La estación de Pucho

Pucho

Era una tarde lluviosa de primavera. Pareciera que la ciudad había sido colocada dentro de una nube, como se coloca una esponja en una de esas baldas dentro de la ducha, a la espera de ser necesitada por el jabón, entre el vapor.


Recogiste a tu hijo de la escuela, al final de la avenida Vallcarca. Entrasteis en la estación de metro de Penitents, de la línea 3. Tuvisteis suerte porque el vagón al que accedisteis no estaba demasiado lleno; pudisteis sentaros. Apareció tu habitual incomodidad ante el hecho de no saber dónde posar la mirada, la molestia cotidiana ante la posibilidad de cualquiera de esos sutiles choques de mundos invisibles pero reales que ocurren en el transporte público, cada instante, cuando dos miradas se cruzan.


 


Tu hijo se había quedado callado, abismado en su propio mundo de descubrimientos, embarcado en la aventura de la curiosidad perenne de un niño de seis años, el cuerpo relajado por el traqueteo amable tras toda una jornada con extraescolar incluida, la mente enchufada a unos ojos ávidos en un principio, somnolientos poco después.


Entonces reparaste en tu propio reflejo en la luna de enfrente. La sorpresa de una cara que resulta familiar y que tras varios segundos, transitorios y extraños, reconoces como propia. Pero tu rostro dejó rápidamente de ser el foco de atención principal. Era el propio cristal lo llamativo: a medio camino entre la transparencia y la translucidez, se presentaba borroso. Te preguntaste si aquello tenía que ser así, o si estaba empañado, o sucio.


–Debe de ser así –zanjaste (empezabas a estar cansado). Y comenzaste a soñar. Pero la pantalla de tus sueños no era tu mente, sino aquel cristal improbable, y desde el comienzo de la proyección apreciaste como el reflejo difuminado de tu propio semblante se tornaba algo distinto, si bien no menos natural: Ahora era un pez.


–Me llamo Pucho -comenzó diciéndote.


Después conociste la historia de aquel ser. Su origen, Pitula, un planeta que no era la Tierra. Que no era siquiera un planeta. Las formas de vida que, como él, se desarrollaban allí. Su parentesco con Gurb, de quien ya había hablado Eduardo Mendoza. Las diferentes dimensiones espacio-temporales en las que existían él y sus iguales.


Pero eso fue después.


–Me llamo Pucho –te dijo –. Y soy un pez.

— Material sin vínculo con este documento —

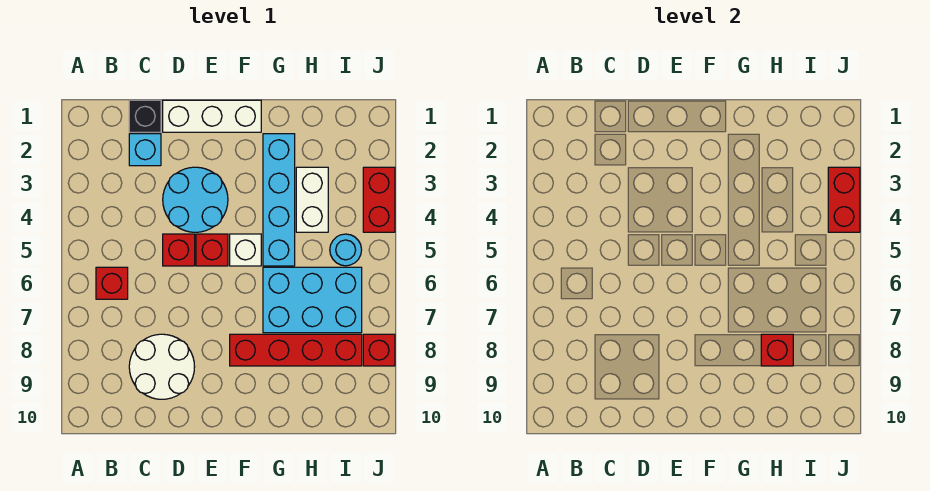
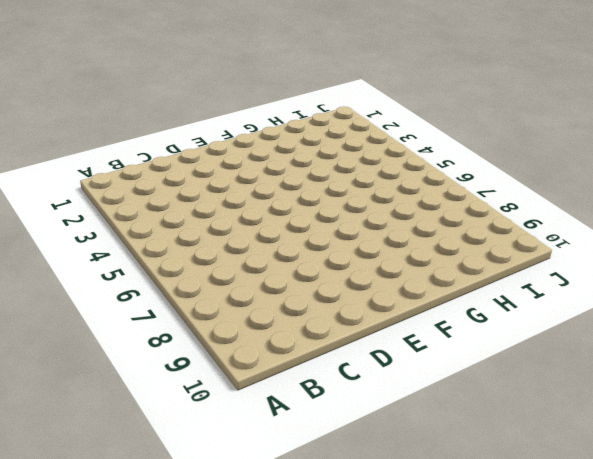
none -> red brick B6 level 1
none -> black brick C1 level 1
none -> cyan brick C2 level 1

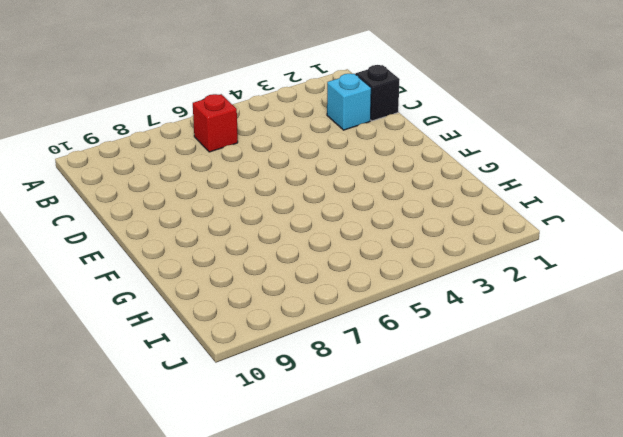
none -> white round brick C8:D9 level 1
none -> white brick D1:F1 level 1
none -> cyan round brick D3:E4 level 1

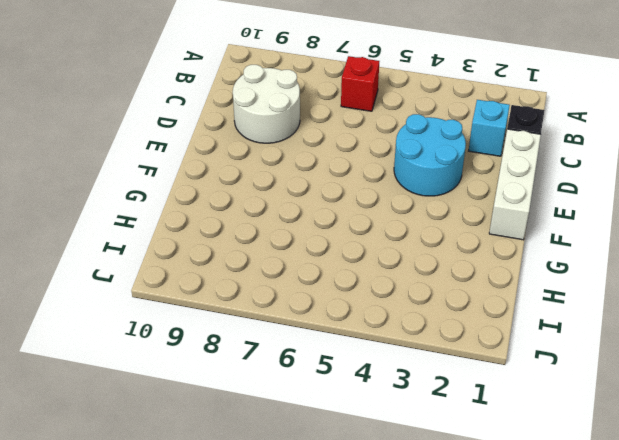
none -> red brick D5 level 1
none -> red brick E5 level 1
none -> white brick F5 level 1

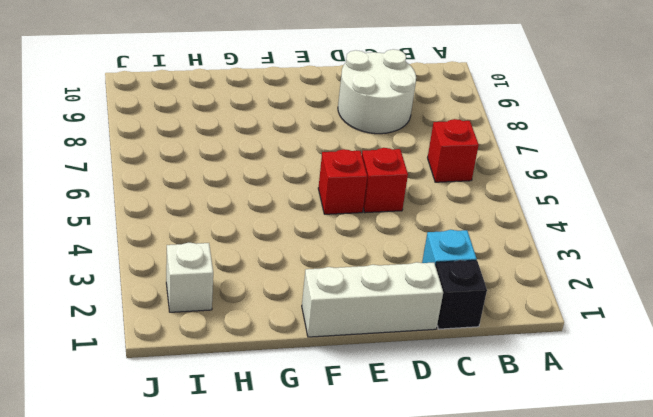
white brick I2 level 1 -> white brick F5 level 1
none -> cyan round brick D3:E4 level 1
none -> red brick F8:I8 level 1
none -> cyan brick G2:G5 level 1

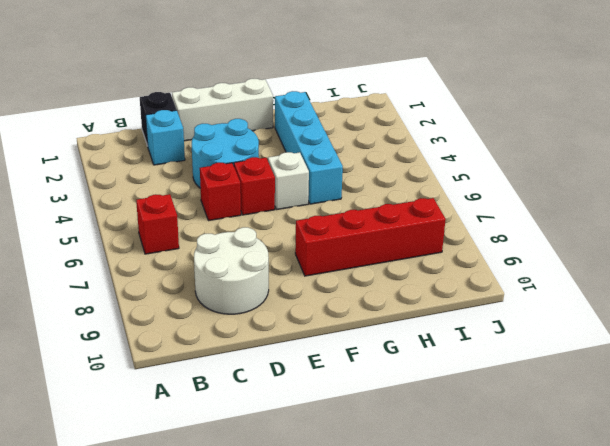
none -> cyan brick G6:I7 level 1
none -> white brick H3:H4 level 1
none -> cyan round brick I5 level 1

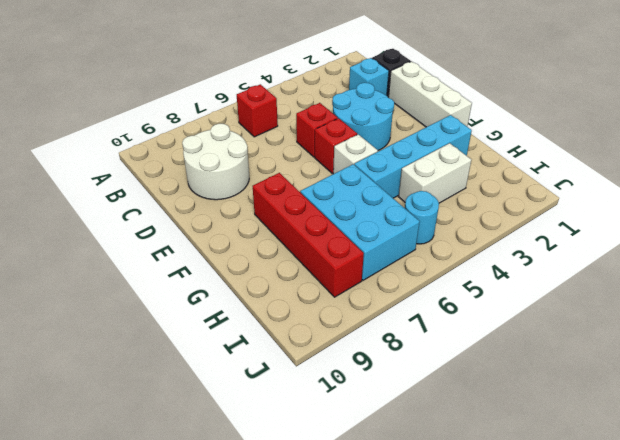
none -> red brick J3:J4 level 1
none -> red brick J8 level 1
none -> red brick H8 level 2

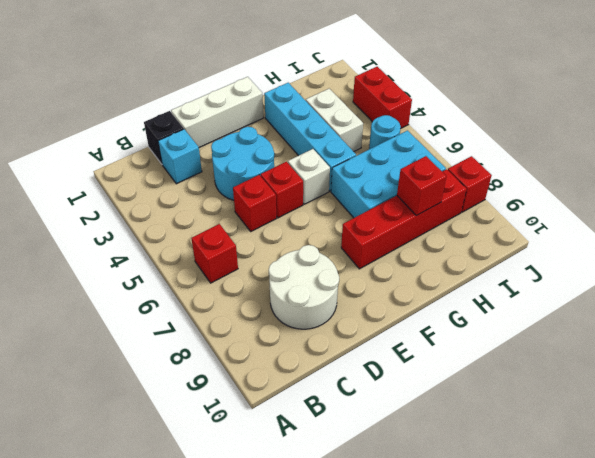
none -> red brick J3:J4 level 2

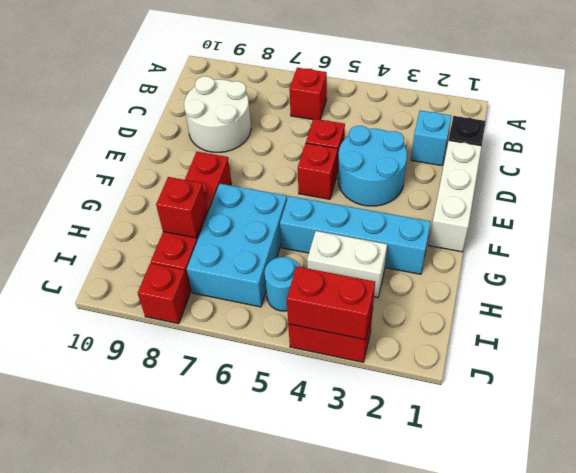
none -> white brick F5 level 1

Después, también después, Pucho te habló de su sueño de ser conductor de metro y de su voluntad de conseguirlo por sus propios méritos.


–Yo no pienso recurrir a los mismos trucos que mi hermano Gurb (También te explicó que en su dimensión de procedencia sólo existe un parentesco: Todos son hermanos),como adoptar diferentes apariencias según convenga y cosas así. No creas que todos los pitulianos somos iguales, aquel hermano mío estaba descentrado. Algo le golpeó su procesador principal al caer en Cerdanyola. Se humanizó. A mí ni siquiera me gustan los churros. Un día conduciré uno de estos, lo conseguiré, sin dejar de ser un pez, ya lo verás…


El viaje fue corto. Os bajasteis en Lesseps. Te restregaste los ojos. Desperezaste  a tu pequeño y salisteis al exterior. En la plaza había aflojado el chaparrón. Pucho te emplazó para encontraros al día siguiente en el mismo lugar, y así seguir conociéndoos. Quizás no fuese el más fascinante ni el más singular de los seres que te habías encontrado en un vagón de la línea verde, pero el preludio de su relato te resultó interesante.


Para ti y para tu hijo ya había otra estación renombrada, otra más. Ahora Penitents era, para vosotros, la estación de Pucho.